Per gli italiani, abituati a portare sempre con sè carta d’identità o patente, l’annuncio di Starmer non sembra particolarmente controverso. Eppure in Gran Bretagna è già scattata la polemica e in poche ore oltre un milione di persone ha firmato una petizione contro l’introduzione delle carte d’identità obbligatorie.

Il timore di molti cittadini è che sia un’intollerabile violazione delle libertà civili. Allo stato in Gran Bretagna non c’è nessun obbligo di avere con sè un documento, neanche la patente quando si guida, o di dimostrare la propria identità, neanche quando si prenota un albergo o si viene fermati dalla polizia.

L’ex premier laburista Tony Blair aveva tentato di introdurre le carte d’identità obbligatorie nel 2006, ma aveva dovuto desistere a causa della forte opposizione di molti, anche del suo stesso partito. Nonostante i cambiamenti tecnologici avvenuti da allora, che hanno di fatto privato chiunque abbia una telefonino di parte della propria privacy, molti inglesi restano contrari. Secondo un recente sondaggio di Ipsos, però, il 57% degli interpellati si è dichiarata a favore, pur esprimendo timori sulla sicurezza dei dati personali.

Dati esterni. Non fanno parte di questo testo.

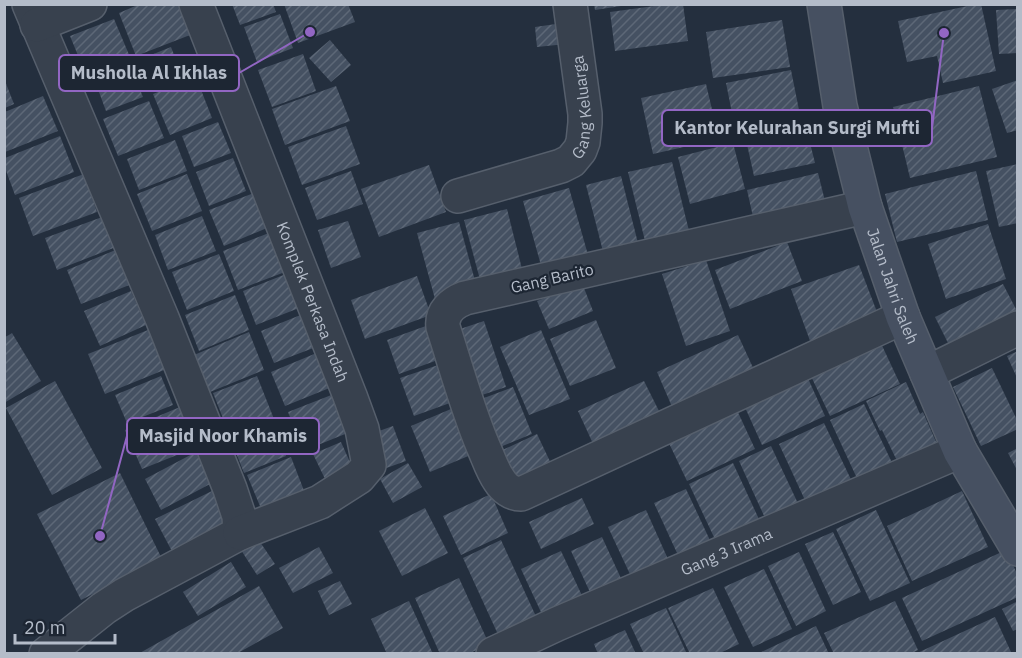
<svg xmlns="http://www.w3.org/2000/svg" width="1022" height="658" viewBox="0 0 1022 658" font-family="'IBM Plex Sans',sans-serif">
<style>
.building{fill:url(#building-hatch)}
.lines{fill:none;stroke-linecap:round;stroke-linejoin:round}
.street-casing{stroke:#565f6c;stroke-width:36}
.secondary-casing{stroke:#565f6c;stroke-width:36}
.street{stroke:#38414e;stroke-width:33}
.secondary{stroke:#465061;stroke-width:33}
.labels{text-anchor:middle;stroke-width:4.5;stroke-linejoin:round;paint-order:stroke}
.street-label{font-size:16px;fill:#b4bcc9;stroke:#1d2633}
.leader{fill:none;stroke:#9266c3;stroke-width:2}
.callout-dot{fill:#9266c3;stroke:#1d2633;stroke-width:2}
.callout{fill:#1d2633;stroke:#9266c3;stroke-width:2}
.callout-label{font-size:18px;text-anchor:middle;font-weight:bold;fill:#b4bcc9}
</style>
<defs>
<pattern id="building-hatch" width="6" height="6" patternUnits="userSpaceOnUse" patternTransform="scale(1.5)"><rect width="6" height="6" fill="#455162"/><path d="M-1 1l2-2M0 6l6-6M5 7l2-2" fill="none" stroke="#5d6877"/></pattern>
</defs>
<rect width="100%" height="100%" fill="#242f3e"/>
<g class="building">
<polygon points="140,4 193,4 203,30 136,56 119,13"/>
<polygon points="232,4 273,4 276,12 240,25"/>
<polygon points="284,4 348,4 355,22 298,43"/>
<polygon points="594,4 621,4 621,6 595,10"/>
<polygon points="669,4 683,4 688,41 615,51 610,12"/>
<polygon points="977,4 981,4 996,71 943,83 937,56 907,62 898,21"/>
<polygon points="1018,9 1018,53 999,54 996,10"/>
<polygon points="280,14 293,48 257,62 244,27"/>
<polygon points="114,19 130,57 86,75 70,36"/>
<polygon points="782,20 790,67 713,78 706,32"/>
<polygon points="563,23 566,44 537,47 535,27"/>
<polygon points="330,40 351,65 331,82 309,58"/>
<polygon points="171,47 183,78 149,91 136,61"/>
<polygon points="303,54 316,91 272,107 258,70"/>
<polygon points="129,63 143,97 106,111 93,76"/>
<polygon points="791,70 801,120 736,133 726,83"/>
<polygon points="196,77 212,118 170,135 153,94"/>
<polygon points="1018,80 1018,130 1007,133 992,89"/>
<polygon points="5,81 14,104 5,108"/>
<polygon points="706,84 719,139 653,154 641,98"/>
<polygon points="336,86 350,121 285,145 272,109"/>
<polygon points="979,86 997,157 910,178 893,107"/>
<polygon points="43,96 58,131 5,152 5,112"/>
<polygon points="149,101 164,138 118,156 103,119"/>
<polygon points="218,122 231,153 194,167 182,136"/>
<polygon points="346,126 360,164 302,185 288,147"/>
<polygon points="806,127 815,163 754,176 746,140"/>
<polygon points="60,136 74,172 15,195 5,168 5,158"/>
<polygon points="175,140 187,171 139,190 127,159"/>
<polygon points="733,143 745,189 690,204 678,157"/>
<polygon points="233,158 246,191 209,206 196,172"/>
<polygon points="672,162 692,243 648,253 628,172"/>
<polygon points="1018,164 1018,223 999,227 986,171"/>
<polygon points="429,165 446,212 379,237 361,189"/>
<polygon points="351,171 363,204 317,220 305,188"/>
<polygon points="976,171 988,220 897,242 885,194"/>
<polygon points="818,173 828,213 756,230 747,190"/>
<polygon points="84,174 97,212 33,236 19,198"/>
<polygon points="187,174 202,211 152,231 137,194"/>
<polygon points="621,176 641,255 606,263 586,185"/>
<polygon points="569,188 590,262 544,276 523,201"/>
<polygon points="254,193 267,228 224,246 209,210"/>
<polygon points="507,209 524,277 482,287 464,220"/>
<polygon points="105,216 116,247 57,270 45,238"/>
<polygon points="202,216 216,251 168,270 155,235"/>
<polygon points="348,221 361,257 331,268 318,230"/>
<polygon points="459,222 477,288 435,299 417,233"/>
<polygon points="988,224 1006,279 946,299 928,244"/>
<polygon points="269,233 285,272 238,290 223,251"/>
<polygon points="787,242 802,281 730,309 715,270"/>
<polygon points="118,249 132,284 81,304 67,270"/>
<polygon points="219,254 234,291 187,310 172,272"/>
<polygon points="706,260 730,331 686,346 662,274"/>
<polygon points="859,265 882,325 813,349 791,289"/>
<polygon points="286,274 299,308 256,325 243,291"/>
<polygon points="417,276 431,315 365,339 351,300"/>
<polygon points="582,283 593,311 549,329 537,301"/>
<polygon points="1003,284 1018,313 954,355 935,317"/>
<polygon points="131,291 146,325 100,346 84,311"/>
<polygon points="235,295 249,330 199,351 185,315"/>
<polygon points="303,314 316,347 274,363 261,331"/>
<polygon points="596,320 616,368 570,386 550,339"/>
<polygon points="484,321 506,387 476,397 454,331"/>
<polygon points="437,322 449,356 399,374 387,340"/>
<polygon points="148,330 164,370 105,394 88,354"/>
<polygon points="541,330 570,399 529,415 500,347"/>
<polygon points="249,332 264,370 210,392 194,355"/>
<polygon points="12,333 41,381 4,403 4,338"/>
<polygon points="738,335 755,372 673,409 657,372"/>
<polygon points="878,337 900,384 830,416 808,370"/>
<polygon points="1018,351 1018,380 1007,356"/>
<polygon points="319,352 332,387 285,406 271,372"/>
<polygon points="447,362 461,399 414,416 400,378"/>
<polygon points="992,368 1018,422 1018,429 981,446 953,387"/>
<polygon points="806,374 825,416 762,445 743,403"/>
<polygon points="161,376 173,405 127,423 115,395"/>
<polygon points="257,376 274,419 230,436 213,393"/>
<polygon points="55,381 102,468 52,495 6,408"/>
<polygon points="644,381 662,417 595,448 578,411"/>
<polygon points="906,382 920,414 923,412 940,451 901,469 882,430 880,431 866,401"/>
<polygon points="513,387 532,434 495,449 476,401"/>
<polygon points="339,392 355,430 303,451 288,412"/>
<polygon points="864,404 896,471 861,487 830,420"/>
<polygon points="458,406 478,452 430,472 411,426"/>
<polygon points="180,407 197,447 142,469 125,430"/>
<polygon points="736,408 755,449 687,481 667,439"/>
<polygon points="273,423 286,456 244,473 231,440"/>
<polygon points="824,423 856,490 810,511 779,444"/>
<polygon points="393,426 406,461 378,471 365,436"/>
<polygon points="537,434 555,472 513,491 496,453"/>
<polygon points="341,442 353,469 326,481 313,454"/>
<polygon points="771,446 803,514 770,529 739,461"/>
<polygon points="1018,448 1018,472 1008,453"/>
<polygon points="196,452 212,483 161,510 145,479"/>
<polygon points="291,457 308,501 265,518 247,475"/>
<polygon points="408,463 422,487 393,503 380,479"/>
<polygon points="733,463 764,530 720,550 689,484"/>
<polygon points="120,473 162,559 81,600 37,514"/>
<polygon points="686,489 715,551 683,566 654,503"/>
<polygon points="212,491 233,531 176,559 155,519"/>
<polygon points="962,491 988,547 912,581 887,526"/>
<polygon points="491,494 508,533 461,555 443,516"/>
<polygon points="582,498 594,524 541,549 529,522"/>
<polygon points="425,508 448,553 402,576 379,531"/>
<polygon points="646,510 672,568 635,585 608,527"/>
<polygon points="876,510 910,583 870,601 836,529"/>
<polygon points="833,532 861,592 833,605 805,544"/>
<polygon points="602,537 625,587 594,601 571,551"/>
<polygon points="258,539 275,564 257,575 241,550"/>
<polygon points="501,540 539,623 501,641 463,558"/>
<polygon points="319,547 333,573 293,593 279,568"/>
<polygon points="1006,550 1018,576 1018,597 922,641 902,598"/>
<polygon points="561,551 586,604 546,623 521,569"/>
<polygon points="799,552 826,611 796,626 768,566"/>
<polygon points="231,562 246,587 198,616 183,592"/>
<polygon points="764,569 792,629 753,647 724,587"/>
<polygon points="459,578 489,644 468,654 440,654 415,598"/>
<polygon points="340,581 352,604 329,615 318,591"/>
<polygon points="259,586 283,628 236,654 138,654"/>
<polygon points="713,588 739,644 718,654 690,654 668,608"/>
<polygon points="409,601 433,654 387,654 371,619"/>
<polygon points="895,601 918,650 910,654 834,654 824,633"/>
<polygon points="1018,601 1018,629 1013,631 1002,609"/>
<polygon points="666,608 687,654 644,654 630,624"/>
<polygon points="995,617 1011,652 1008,654 915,654"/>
<polygon points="816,626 829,654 757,654"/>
<polygon points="625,630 636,654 598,654 594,644"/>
</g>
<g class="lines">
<g class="street-casing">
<g id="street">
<polyline points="29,4 162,318 230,489 239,516 240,533 124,595 104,608 46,654"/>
<path id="s1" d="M196,4L350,396L362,429L369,465L359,477L320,502L240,533"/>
<polyline points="37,25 90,4"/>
<path id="s2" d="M458,196L561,166L571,161L580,150L583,142L585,123V114L570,4"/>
<path d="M865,207L465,298C452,303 441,312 443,327C456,367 467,408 483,446C488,457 492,470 499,480C504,488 512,494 521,494L903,317"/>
<polyline points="927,373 1018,328"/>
<path id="s3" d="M493,654L557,624L960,451"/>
</g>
</g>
<g class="secondary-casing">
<g id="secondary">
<path id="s4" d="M824,4L840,106L865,207L903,317L960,451L1018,549"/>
</g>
</g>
<use href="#street" class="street"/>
<use href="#secondary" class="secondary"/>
</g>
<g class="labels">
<g class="street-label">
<text dy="6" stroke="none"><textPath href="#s2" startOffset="176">Gang Keluarga</textPath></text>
<text transform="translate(552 278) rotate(-13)" y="6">Gang Barito</text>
<text dy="6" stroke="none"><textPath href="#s4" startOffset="291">Jalan Jahri Saleh</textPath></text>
<text dy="6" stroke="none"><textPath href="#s1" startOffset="320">Komplek Perkasa Indah</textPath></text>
<text dy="6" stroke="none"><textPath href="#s3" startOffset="255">Gang 3 Irama</textPath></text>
</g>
</g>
<path class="leader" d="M310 32L239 73M944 33L932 128M100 536L127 436"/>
<g class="callout-dot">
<circle cx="310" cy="32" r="6"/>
<circle cx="944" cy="33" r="6"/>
<circle cx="100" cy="536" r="6"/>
</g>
<g class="callout">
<rect x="59" y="55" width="180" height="36" rx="6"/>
<rect x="662" y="110" width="270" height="36" rx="6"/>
<rect x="127" y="418" width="192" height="36" rx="6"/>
</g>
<g class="callout-label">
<text x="149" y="79">Musholla Al Ikhlas</text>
<text x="797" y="134">Kantor Kelurahan Surgi Mufti</text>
<text x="223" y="442">Masjid Noor Khamis</text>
</g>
<rect width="1022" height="658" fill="none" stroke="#b4bcc9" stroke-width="12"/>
<path d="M15 634v9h100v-9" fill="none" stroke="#b4bcc9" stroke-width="3"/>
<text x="24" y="634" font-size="18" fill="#b4bcc9" stroke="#1d2633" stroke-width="4.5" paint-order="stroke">20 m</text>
</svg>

Starmer inoltre ha contro tutti gli altri partiti: dai conservatori, che hanno definito la mossa “un patetico espediente” ai liberaldemocratici, preoccupati per la sicurezza dei dati personali, e dai Verdi ai populisti di Reform di Nigel Farage.

Il partito laburista ha una maggioranza schiacciante in Parlamento e quindi non ha bisogno dei voti di altri partiti per far approvare la misura, ma essendo già in calo di popolarità nei sondaggi vuole convincere i cittadini che non si tratta di una mossa liberticida o un’intrusione dello Stato nella loro vita.

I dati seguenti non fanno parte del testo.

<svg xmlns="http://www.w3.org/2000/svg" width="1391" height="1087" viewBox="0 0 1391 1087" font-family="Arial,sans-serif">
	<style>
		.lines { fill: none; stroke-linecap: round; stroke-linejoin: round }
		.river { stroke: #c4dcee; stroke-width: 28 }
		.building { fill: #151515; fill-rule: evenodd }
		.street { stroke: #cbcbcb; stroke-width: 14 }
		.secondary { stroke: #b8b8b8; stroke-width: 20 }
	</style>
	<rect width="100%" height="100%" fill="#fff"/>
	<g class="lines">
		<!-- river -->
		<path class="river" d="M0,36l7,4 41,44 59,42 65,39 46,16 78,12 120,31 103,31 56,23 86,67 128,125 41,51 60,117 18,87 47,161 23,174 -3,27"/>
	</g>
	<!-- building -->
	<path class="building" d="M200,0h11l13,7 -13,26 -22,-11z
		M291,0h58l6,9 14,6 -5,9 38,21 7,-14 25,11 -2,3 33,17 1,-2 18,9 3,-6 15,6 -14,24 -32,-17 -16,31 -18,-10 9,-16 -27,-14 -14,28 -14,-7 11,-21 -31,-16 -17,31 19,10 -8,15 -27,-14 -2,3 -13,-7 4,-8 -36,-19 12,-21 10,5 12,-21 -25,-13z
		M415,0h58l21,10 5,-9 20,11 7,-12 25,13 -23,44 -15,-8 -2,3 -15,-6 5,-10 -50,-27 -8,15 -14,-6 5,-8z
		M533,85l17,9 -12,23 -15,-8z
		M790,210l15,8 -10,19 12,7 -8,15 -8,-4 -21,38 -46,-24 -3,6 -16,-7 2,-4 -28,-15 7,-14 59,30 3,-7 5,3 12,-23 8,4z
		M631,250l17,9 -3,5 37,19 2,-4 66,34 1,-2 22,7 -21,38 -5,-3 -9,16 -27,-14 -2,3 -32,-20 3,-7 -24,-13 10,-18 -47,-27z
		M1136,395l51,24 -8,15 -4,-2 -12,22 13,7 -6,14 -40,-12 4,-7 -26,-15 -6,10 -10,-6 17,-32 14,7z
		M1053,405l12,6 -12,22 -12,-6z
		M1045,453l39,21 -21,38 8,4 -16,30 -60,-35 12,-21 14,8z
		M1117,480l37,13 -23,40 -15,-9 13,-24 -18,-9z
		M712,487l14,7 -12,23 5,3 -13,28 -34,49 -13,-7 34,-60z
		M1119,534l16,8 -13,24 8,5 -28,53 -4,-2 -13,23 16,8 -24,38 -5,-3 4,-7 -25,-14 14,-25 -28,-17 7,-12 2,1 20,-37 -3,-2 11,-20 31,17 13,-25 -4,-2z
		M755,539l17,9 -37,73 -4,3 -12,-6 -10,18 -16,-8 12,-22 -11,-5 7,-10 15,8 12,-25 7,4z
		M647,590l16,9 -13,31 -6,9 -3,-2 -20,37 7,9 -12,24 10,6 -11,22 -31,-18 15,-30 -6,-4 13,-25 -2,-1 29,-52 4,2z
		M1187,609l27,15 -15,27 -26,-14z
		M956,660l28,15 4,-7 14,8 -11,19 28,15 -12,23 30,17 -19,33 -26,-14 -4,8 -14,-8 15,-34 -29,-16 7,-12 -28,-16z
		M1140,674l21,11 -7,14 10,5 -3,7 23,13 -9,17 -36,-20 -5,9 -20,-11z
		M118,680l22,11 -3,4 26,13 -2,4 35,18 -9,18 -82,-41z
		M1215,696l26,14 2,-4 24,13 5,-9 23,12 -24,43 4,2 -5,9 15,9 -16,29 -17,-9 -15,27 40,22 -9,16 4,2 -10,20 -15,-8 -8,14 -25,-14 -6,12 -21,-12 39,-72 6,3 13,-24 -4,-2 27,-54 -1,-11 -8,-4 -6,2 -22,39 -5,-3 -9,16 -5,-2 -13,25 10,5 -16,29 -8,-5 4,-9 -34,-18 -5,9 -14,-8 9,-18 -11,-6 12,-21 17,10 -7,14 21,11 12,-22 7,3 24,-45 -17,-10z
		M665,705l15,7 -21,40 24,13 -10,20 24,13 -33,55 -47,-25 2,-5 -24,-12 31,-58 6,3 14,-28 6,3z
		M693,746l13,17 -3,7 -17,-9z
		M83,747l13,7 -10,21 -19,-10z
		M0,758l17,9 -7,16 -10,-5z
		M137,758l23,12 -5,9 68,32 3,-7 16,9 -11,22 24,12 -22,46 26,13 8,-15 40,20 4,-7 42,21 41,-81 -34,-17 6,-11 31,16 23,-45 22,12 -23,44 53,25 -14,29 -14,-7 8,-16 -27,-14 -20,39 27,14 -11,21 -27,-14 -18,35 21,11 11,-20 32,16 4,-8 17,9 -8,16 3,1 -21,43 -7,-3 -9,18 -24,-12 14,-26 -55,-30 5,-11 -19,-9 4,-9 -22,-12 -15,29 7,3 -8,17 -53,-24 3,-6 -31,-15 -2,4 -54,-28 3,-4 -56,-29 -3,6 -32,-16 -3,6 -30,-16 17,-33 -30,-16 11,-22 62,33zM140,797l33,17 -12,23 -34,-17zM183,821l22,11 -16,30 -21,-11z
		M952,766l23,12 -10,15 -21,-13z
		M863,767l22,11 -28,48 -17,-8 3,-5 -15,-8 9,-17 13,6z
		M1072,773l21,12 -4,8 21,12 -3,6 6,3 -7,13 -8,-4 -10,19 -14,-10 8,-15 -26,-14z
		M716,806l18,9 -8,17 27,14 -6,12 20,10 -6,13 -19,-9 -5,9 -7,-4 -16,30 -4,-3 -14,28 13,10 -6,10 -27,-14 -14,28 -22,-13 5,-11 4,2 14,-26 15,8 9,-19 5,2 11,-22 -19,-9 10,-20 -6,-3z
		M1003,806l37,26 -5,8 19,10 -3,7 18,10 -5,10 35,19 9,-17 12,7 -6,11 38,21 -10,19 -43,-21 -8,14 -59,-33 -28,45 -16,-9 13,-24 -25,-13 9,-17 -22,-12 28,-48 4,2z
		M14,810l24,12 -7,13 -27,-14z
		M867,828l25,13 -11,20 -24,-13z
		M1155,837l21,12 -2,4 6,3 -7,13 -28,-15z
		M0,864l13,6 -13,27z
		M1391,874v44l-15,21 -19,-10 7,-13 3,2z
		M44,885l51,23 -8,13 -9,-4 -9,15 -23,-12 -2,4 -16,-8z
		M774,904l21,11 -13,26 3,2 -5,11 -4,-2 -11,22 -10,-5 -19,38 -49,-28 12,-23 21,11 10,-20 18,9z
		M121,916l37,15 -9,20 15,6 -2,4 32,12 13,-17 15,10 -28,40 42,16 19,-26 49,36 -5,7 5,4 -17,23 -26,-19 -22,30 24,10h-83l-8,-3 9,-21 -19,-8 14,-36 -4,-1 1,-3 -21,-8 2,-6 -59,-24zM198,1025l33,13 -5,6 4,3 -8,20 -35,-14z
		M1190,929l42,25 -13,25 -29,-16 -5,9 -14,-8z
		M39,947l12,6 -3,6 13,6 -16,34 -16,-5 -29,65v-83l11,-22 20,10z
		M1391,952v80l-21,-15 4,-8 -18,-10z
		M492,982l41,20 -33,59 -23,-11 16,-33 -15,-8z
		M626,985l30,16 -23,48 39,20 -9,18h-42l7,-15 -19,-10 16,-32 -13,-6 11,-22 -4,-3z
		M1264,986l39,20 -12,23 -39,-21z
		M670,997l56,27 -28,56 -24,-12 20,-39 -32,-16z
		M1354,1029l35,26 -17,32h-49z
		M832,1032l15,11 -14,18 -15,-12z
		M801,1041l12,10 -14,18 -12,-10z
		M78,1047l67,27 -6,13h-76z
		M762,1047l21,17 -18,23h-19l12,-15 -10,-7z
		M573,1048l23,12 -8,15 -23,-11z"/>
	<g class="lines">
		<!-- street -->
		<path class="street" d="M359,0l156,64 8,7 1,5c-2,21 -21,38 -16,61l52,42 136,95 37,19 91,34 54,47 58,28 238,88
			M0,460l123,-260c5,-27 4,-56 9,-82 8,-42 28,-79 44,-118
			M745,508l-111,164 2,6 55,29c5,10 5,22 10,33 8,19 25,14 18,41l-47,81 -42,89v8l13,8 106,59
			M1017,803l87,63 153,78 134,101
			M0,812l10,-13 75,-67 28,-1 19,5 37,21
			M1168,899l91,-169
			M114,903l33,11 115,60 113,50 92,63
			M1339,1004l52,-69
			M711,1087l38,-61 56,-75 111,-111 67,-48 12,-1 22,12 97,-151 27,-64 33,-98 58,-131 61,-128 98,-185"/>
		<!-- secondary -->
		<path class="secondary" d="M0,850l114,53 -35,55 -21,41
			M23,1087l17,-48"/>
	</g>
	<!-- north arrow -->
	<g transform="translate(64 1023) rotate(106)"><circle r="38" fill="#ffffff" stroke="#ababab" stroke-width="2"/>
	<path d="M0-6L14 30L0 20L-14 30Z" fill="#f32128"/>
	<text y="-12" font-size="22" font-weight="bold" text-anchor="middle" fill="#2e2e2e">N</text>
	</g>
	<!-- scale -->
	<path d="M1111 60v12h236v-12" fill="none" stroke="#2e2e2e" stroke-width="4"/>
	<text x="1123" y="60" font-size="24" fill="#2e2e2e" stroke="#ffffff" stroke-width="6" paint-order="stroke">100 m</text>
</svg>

Per questo Starmer ha assicurato che sarà obbligatorio mostrare la carta d’identità digitale solo quando si fa domanda di lavoro o si firma un contratto di affitto, per dimostrare di avere il diritto di risiedere e lavorare in Gran Bretagna. E ha annunciato una consultazione popolare che durerà tre mesi per verificare l’opinione pubblica prima di far approvare la legge in Parlamento all’inizio del prossimo anno.